From mboxrd@z Thu Jan  1 00:00:00 1970
Return-Path: <linux-fsdevel-owner@vger.kernel.org>
Received: from mail-ot1-f65.google.com ([209.85.210.65]:38453 "EHLO
        mail-ot1-f65.google.com" rhost-flags-OK-OK-OK-OK) by vger.kernel.org
        with ESMTP id S1726791AbeJMB52 (ORCPT
        <rfc822;linux-fsdevel@vger.kernel.org>);
        Fri, 12 Oct 2018 21:57:28 -0400
Received: by mail-ot1-f65.google.com with SMTP id l1so13240171otj.5
        for <linux-fsdevel@vger.kernel.org>; Fri, 12 Oct 2018 11:23:41 -0700 (PDT)
MIME-Version: 1.0
References: <20181011233117.7883-1-rick.p.edgecombe@intel.com>
 <20181011233117.7883-2-rick.p.edgecombe@intel.com> <CAG48ez2fWg64nGxDXUQS3695KpVNrakAbarXJnYPd6xv5wOD+A@mail.gmail.com>
In-Reply-To: <CAG48ez2fWg64nGxDXUQS3695KpVNrakAbarXJnYPd6xv5wOD+A@mail.gmail.com>
From: Jann Horn <jannh@google.com>
Date: Fri, 12 Oct 2018 20:23:15 +0200
Message-ID: <CAG48ez0pPX7XNqSj4dVG1s+PaDBCh4ar5xw1WcY1sLBPV_QAzA@mail.gmail.com>
Subject: Re: [PATCH v2 1/7] modules: Create rlimit for module space
To: rick.p.edgecombe@intel.com
Cc: Kernel Hardening <kernel-hardening@lists.openwall.com>,
        Daniel Borkmann <daniel@iogearbox.net>,
        Kees Cook <keescook@chromium.org>,
        Catalin Marinas <catalin.marinas@arm.com>,
        Will Deacon <will.deacon@arm.com>,
        "David S. Miller" <davem@davemloft.net>,
        Thomas Gleixner <tglx@linutronix.de>,
        Ingo Molnar <mingo@redhat.com>, Borislav Petkov <bp@alien8.de>,
        "the arch/x86 maintainers" <x86@kernel.org>,
        Arnd Bergmann <arnd@arndb.de>, jeyu@kernel.org,
        linux-arm-kernel@lists.infradead.org,
        kernel list <linux-kernel@vger.kernel.org>,
        linux-mips@linux-mips.org, linux-s390 <linux-s390@vger.kernel.org>,
        sparclinux@vger.kernel.org, linux-fsdevel@vger.kernel.org,
        linux-arch <linux-arch@vger.kernel.org>, kristen@linux.intel.com,
        Dave Hansen <dave.hansen@intel.com>,
        Arjan van de Ven <arjan@linux.intel.com>,
        deneen.t.dock@intel.com
Content-Type: text/plain; charset="UTF-8"
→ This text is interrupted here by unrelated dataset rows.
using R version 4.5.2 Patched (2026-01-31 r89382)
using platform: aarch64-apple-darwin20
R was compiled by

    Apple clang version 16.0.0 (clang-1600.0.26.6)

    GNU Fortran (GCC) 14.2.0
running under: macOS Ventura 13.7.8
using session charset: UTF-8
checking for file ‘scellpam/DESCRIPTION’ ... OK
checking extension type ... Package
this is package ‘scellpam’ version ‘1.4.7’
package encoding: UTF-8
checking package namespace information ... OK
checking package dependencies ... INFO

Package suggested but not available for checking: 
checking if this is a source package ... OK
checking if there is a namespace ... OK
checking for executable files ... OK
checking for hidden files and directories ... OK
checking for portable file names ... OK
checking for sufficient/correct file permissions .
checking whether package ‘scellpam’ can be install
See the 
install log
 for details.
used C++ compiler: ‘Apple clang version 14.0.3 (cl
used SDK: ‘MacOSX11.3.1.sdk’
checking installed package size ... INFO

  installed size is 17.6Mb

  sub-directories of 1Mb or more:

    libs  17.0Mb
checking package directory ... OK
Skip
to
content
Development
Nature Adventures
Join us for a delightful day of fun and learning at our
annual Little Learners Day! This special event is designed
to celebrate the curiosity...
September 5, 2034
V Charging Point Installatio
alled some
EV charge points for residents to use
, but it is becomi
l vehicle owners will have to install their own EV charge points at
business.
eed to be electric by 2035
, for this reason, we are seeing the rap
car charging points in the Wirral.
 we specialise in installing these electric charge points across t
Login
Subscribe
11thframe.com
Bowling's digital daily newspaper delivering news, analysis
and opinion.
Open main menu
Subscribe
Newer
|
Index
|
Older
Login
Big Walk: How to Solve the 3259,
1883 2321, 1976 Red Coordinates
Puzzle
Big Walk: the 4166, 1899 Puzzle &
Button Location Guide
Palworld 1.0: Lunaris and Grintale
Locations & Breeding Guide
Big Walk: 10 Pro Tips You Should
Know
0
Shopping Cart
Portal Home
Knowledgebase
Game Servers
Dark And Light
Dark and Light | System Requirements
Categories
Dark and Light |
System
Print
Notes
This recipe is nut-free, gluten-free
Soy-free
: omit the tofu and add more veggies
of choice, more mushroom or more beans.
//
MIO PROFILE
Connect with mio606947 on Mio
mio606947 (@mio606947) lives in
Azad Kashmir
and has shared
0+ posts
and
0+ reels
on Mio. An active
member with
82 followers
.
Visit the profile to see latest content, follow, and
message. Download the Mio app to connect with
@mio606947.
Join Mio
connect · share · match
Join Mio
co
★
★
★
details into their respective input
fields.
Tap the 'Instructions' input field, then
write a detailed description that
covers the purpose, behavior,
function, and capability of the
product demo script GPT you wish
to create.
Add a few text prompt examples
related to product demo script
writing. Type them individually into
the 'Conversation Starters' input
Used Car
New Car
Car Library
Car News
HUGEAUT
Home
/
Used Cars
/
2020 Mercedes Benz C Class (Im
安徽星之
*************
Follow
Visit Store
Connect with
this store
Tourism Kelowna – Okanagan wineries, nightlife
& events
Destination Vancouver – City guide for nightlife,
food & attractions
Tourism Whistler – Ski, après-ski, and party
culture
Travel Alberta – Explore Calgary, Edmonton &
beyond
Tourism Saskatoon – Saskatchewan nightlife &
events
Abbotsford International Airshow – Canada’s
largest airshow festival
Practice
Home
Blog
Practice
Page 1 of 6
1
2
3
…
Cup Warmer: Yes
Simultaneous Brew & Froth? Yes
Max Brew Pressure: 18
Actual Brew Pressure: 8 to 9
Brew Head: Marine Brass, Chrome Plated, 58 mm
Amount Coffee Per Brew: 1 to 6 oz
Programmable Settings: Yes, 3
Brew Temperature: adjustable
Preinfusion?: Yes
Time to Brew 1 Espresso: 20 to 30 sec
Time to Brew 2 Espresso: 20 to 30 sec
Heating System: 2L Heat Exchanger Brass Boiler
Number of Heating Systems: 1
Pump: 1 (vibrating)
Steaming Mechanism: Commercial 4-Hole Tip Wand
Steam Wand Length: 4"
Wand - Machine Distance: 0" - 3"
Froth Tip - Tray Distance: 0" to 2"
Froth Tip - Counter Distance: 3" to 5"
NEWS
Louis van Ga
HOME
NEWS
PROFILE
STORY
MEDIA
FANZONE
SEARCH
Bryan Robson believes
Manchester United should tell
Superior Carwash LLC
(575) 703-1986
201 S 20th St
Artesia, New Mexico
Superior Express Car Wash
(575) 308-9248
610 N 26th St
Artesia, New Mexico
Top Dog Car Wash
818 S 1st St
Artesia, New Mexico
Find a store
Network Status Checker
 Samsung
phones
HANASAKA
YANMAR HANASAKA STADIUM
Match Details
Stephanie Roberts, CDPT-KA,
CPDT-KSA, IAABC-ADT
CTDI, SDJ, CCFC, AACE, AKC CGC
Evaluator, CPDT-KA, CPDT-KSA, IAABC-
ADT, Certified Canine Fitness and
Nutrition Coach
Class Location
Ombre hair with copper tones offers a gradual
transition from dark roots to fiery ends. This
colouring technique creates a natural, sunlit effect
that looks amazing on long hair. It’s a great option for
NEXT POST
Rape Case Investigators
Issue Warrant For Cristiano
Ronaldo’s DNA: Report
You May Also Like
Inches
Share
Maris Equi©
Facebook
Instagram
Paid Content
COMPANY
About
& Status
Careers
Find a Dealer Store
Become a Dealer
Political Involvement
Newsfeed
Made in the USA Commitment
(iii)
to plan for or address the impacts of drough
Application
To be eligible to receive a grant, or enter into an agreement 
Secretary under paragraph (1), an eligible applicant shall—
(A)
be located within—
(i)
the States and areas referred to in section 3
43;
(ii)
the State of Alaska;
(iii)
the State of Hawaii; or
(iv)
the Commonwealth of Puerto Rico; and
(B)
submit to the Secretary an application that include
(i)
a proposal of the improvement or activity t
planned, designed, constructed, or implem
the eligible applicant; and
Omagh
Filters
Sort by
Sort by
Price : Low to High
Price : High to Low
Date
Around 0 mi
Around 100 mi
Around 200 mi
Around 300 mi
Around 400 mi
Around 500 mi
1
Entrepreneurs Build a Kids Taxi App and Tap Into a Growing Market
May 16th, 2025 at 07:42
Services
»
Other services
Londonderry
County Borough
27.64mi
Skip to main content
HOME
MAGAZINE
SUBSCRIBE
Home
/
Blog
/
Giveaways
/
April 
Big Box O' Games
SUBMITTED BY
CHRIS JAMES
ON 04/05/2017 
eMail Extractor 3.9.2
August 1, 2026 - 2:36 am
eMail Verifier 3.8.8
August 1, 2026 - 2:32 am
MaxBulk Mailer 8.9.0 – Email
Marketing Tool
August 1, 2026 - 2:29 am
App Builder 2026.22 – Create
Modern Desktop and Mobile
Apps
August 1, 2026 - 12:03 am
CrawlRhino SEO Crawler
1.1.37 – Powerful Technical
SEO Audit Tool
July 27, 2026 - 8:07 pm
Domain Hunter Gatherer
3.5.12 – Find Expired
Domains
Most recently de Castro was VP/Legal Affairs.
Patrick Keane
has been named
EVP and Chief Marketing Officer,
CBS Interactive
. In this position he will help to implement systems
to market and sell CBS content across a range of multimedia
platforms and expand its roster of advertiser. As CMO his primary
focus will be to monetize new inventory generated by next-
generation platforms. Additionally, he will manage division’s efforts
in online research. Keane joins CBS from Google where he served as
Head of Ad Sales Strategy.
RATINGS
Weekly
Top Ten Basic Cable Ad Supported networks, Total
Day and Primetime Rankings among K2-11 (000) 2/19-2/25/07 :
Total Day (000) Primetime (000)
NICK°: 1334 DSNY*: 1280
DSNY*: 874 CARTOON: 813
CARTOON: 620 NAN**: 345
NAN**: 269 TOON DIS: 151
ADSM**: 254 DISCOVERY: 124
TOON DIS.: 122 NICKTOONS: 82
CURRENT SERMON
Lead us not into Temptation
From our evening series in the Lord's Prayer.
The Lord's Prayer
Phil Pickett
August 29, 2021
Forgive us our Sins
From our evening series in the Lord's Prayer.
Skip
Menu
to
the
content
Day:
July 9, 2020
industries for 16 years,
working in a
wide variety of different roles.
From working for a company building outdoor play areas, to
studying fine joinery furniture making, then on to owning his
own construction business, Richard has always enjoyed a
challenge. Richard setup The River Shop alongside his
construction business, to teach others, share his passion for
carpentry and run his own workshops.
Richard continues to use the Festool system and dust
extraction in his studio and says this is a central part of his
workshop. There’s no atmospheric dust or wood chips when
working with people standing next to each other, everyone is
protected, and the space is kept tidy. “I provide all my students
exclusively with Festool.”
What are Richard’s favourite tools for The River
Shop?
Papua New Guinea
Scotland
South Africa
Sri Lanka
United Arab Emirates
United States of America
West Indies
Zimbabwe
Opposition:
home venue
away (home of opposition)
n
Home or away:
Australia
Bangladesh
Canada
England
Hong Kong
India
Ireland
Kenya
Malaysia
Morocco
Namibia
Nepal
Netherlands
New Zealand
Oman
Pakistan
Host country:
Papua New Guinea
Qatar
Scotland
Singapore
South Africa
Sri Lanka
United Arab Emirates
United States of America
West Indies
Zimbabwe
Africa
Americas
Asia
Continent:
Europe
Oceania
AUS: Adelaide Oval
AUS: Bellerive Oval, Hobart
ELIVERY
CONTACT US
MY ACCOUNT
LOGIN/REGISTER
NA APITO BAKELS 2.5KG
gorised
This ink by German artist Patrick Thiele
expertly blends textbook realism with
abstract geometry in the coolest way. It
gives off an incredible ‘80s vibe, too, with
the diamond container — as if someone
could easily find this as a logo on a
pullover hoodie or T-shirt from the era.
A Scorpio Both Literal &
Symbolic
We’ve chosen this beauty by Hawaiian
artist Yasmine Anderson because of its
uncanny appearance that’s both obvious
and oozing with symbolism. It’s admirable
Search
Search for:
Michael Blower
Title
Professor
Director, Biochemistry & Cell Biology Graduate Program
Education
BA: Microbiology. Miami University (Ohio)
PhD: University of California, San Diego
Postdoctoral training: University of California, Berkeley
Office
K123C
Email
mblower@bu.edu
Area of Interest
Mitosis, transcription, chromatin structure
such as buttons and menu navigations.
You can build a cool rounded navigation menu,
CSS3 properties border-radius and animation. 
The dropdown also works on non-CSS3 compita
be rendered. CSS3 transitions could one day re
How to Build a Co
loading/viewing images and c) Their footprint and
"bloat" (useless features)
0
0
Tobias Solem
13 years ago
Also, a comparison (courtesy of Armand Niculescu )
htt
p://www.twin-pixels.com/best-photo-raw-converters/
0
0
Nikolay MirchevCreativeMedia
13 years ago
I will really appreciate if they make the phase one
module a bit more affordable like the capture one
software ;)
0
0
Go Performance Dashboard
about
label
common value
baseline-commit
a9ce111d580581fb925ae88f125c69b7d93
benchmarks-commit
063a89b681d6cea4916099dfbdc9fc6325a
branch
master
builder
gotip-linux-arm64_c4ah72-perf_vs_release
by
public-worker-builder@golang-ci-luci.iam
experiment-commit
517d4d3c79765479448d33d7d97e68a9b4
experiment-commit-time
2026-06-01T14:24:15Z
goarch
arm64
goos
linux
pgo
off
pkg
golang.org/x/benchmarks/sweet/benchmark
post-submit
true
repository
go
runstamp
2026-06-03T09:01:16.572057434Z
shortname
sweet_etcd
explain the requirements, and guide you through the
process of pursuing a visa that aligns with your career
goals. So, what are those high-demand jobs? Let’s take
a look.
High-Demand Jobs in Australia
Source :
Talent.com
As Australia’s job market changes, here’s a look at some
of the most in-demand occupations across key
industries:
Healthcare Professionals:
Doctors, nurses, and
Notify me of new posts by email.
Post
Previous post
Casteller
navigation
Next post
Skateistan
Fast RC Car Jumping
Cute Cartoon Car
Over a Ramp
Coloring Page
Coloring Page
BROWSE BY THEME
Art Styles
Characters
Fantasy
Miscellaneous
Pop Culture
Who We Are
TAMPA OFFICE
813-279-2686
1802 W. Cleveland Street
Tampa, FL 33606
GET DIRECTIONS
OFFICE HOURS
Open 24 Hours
Sender: linux-fsdevel-owner@vger.kernel.org
List-ID: <linux-fsdevel.vger.kernel.org>

On Fri, Oct 12, 2018 at 2:35 AM Jann Horn <jannh@google.com> wrote:
> On Fri, Oct 12, 2018 at 1:40 AM Rick Edgecombe
> <rick.p.edgecombe@intel.com> wrote:
> > This introduces a new rlimit, RLIMIT_MODSPACE, which limits the amount of
> > module space a user can use. The intention is to be able to limit module space
> > allocations that may come from un-privlidged users inserting e/BPF filters.
>
> Note that in some configurations (iirc e.g. the default Ubuntu
> config), normal users can use the subuid mechanism (the /etc/subuid
> config file and the /usr/bin/newuidmap setuid helper) to gain access
> to 65536 UIDs, which means that in such a configuration,
> RLIMIT_MODSPACE*65537 is the actual limit for one user. (Same thing
> applies to RLIMIT_MEMLOCK.)

Actually, I may have misremembered, perhaps it's not installed by
default - I just checked in a Ubuntu VM, and the newuidmap helper from
the uidmap package wasn't installed.